井浦新、沖縄基地訪れ「恐怖と怒り」 米軍と闘った外交官を熱演

2017年8月3日 / 18:07

 スペシャルドラマ「返還交渉人-いつか、沖縄を取り戻す-」の試写会が3日、東京都内で行われ、出演者の井浦新、戸田菜穂が登壇した。

 沖縄返還をめぐりアメリカと闘った実在の外交官・千葉一夫をモデルとした物語。戦時中、海軍の通信士官だった千葉は、沖縄を圧倒的な武力で攻撃する米軍の無線を、ただ傍受することしかできなかった。戦後、外交官となった千葉は、妻の恵子(戸田)に「いつか、沖縄を取り戻す」と誓う。

 ドラマのオファーを受け「初めて千葉一夫さんのことを知った」という井浦。一歩も引かずにアメリカと激しい外交交渉を重ねる千葉の姿勢に「この国の仕事をする人のあるべき姿」を見たとし、「台本を読んだ当時は、このままの自分だと千葉さんの心をちゃんと演じ切ることはできない。自分自身、少しでも近づけるように全身全霊を懸けて向き合っていかなければ」と覚悟を決めたという。

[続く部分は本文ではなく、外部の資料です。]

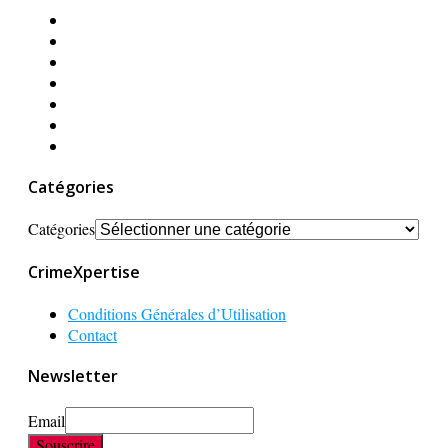
Catégories
Catégories
CrimeXpertise
Conditions Générales d’Utilisation
Contact
Newsletter
Email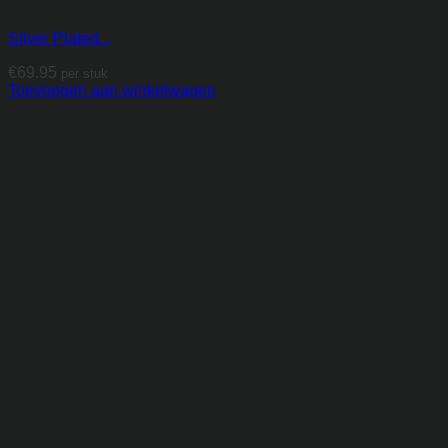
Silver Plated...
€
69.95
per stuk
Toevoegen aan winkelwagen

 クランクイン前に沖縄の基地を実際に訪れたという井浦。「その時に感じたのは、戦闘機の爆音。ずっと体の中に音が残り続ける。思っていたよりも近い頭上を飛び立って、降りてくる時にはものすごい恐怖感もある。そこで感じた恐怖と怒りというのをずっと腹にため込んで、それを増幅させながらお芝居に挑みました」と役作りを振り返った。

 一方で、現場では戸田をはじめ、佐野史郎、大杉漣、石橋蓮司など先輩との共演もあり「学びのある素晴らしい時間を過ごさせていただいた」としみじみ。演じる上では「僕が千葉さんから感じ取った躍動する生命感」を一番大事にしたといい「一人でも多くの方にこの時代のことを知っていただきたい。僕も(この問題は)終わってはいない、忘れてはいけないと思いました」と言葉に力を込めた。

 妻役を演じた戸田は「顔合わせで井浦さんに初めてお会いしたのですが、容貌からあの眼鏡でいらして…。写真で見ていた千葉さんご本人のようで、すごい気合いを感じました」。撮影中は、井浦の熱量を受けながらの芝居に徹したとし「一生懸命、がむしゃらに一つのことに取り組む男の人の姿は胸を打つ、すてきだなと思いました」と振り返った。

 ドラマは8月12日、BSプレミアムで午後9時から放送。